The Anglo-Dutch major has been reshaping its portfolio in recent years, allowing it to focus on core assets.
Shell sold a package of North Sea assets to Chrysaor for £3 billion last year.
Ms Uhl said there were no further North Sea sales on the horizon, and that the division was still receiving investment.
The firm has made three final investment decisions (FIDs) as operator in the UK continental shelf this year.
It committed to redeveloping the Penguins field in the northern North Sea in January, followed by FIDs on the Fram project in June, and Arran last month.
The company also has a 50% stake in the BP-operated Alligin project, which got the all-clear in April.
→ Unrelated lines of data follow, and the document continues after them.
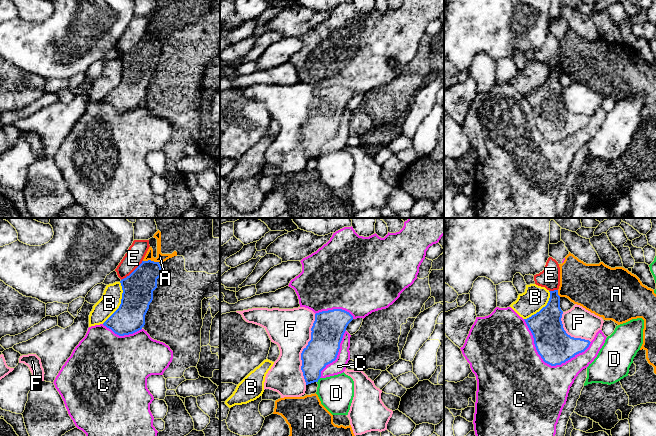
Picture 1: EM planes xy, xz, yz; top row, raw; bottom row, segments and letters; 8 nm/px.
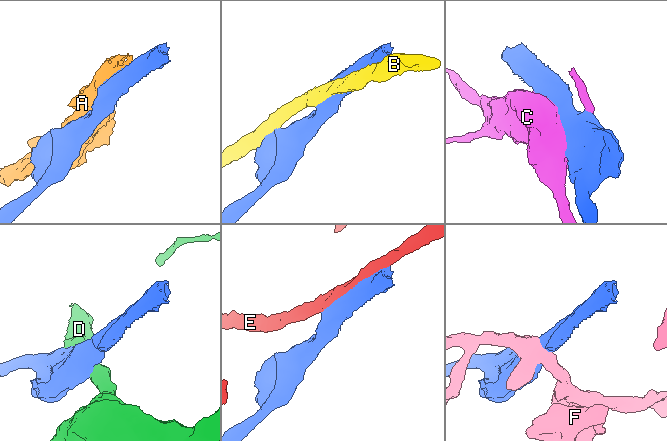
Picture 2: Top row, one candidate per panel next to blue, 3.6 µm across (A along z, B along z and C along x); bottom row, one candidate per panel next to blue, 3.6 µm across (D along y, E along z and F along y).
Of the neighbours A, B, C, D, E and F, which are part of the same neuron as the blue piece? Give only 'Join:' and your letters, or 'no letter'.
Join: no letter

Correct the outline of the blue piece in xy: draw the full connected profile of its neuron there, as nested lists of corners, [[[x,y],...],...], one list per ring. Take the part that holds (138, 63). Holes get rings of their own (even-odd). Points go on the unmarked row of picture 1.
[[[142,37],[129,52],[120,57],[123,66],[121,80],[103,101],[119,112],[141,106],[160,52],[159,38]]]

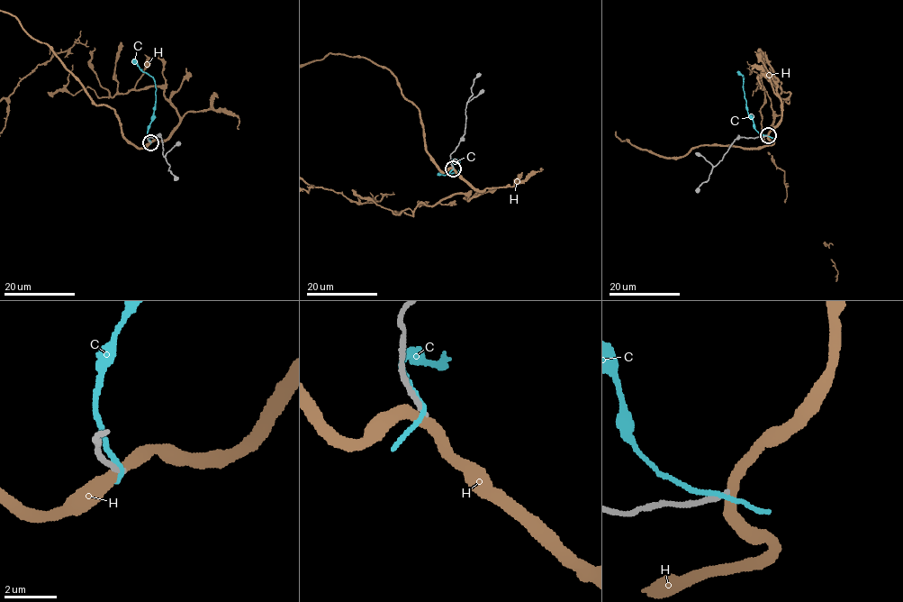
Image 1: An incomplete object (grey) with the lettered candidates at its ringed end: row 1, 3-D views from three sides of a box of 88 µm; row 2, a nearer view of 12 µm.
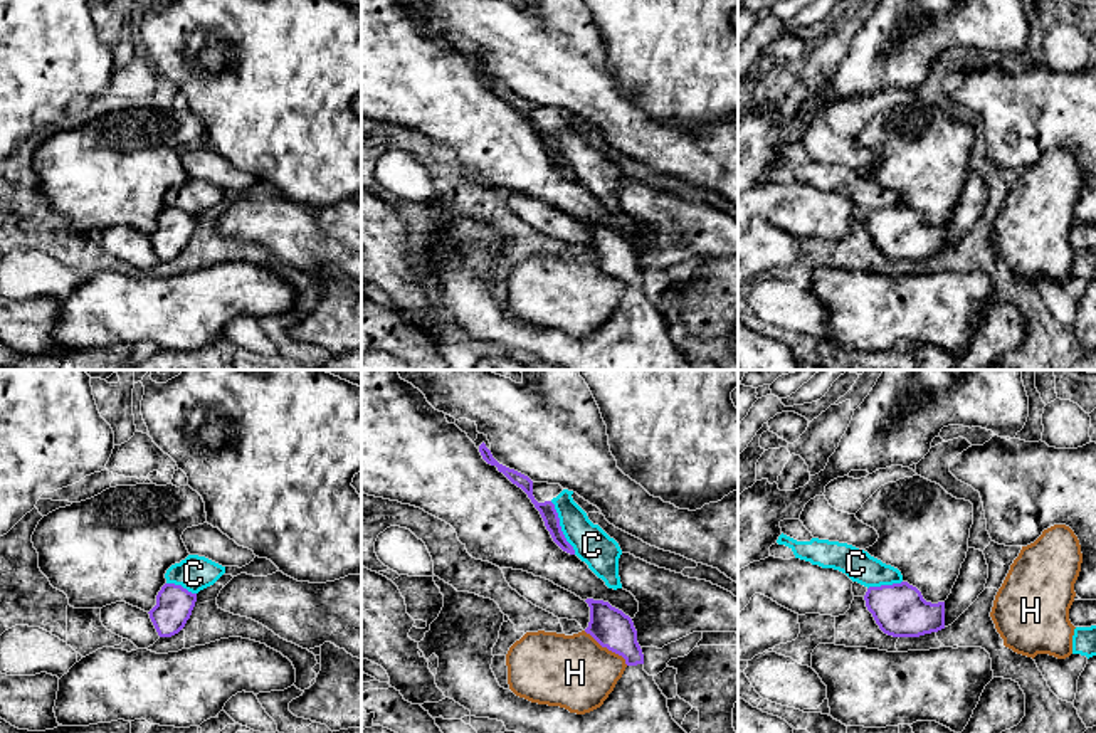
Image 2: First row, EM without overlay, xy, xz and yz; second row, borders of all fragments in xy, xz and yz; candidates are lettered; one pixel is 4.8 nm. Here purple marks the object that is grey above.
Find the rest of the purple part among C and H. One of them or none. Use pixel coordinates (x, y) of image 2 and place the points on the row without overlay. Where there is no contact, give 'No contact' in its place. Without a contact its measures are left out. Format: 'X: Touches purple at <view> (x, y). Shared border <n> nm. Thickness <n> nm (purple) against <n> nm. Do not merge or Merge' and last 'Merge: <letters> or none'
C: Touches purple at xz (560, 152). Shared border 280 nm. Thickness 80 nm (purple) against 180 nm. Do not merge
H: Touches purple at xz (607, 271). Shared border 280 nm. Thickness 190 nm (purple) against 360 nm. Do not merge
Merge: none

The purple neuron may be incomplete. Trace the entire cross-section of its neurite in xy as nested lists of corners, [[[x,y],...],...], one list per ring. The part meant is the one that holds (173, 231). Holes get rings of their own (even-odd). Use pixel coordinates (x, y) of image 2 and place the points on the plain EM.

Since 2015, UK upstream production is up 25% while operating costs are down 50%.
She was speaking after Shell reported one of its “strongest-ever quarters”.
The company posted third-quarter revenues of £78bn, up 32% year-on-year, while pre-tax profits soared 72% to £7.5bn.
CCS earnings attributable to shareholders, excluding identified items, rose by almost 40% to £4.3bn.
Oil and gas production slipped 2% to 3.59 million barrels of oil equivalent per day.
The company is in the process of buying back at least £19bn worth of shares before the end of the decade.
When crude prices were low, Shell paid dividends in the form of additional shares, rather than cash.
But in November 2017, Shell said it would cancel its scrip dividend programme from the fourth quarter of 2017.
The first tranche of a buyback programme was completed in October, with almost 61m “A” ordinary shares snapped up for a consideration of £1.5bn.
Shell launched the second tranche today, with a maximum aggregate consideration of £1.9bn in the period to January 28, 2019.
Shell also provided an update on its efforts to divest £23.3bn worth of assets from 2016-18 in an effort to strengthen its balance sheet following the takeover of BG Group.
Sales worth £21.7bn have been completed, with £3bn worth of deals signed.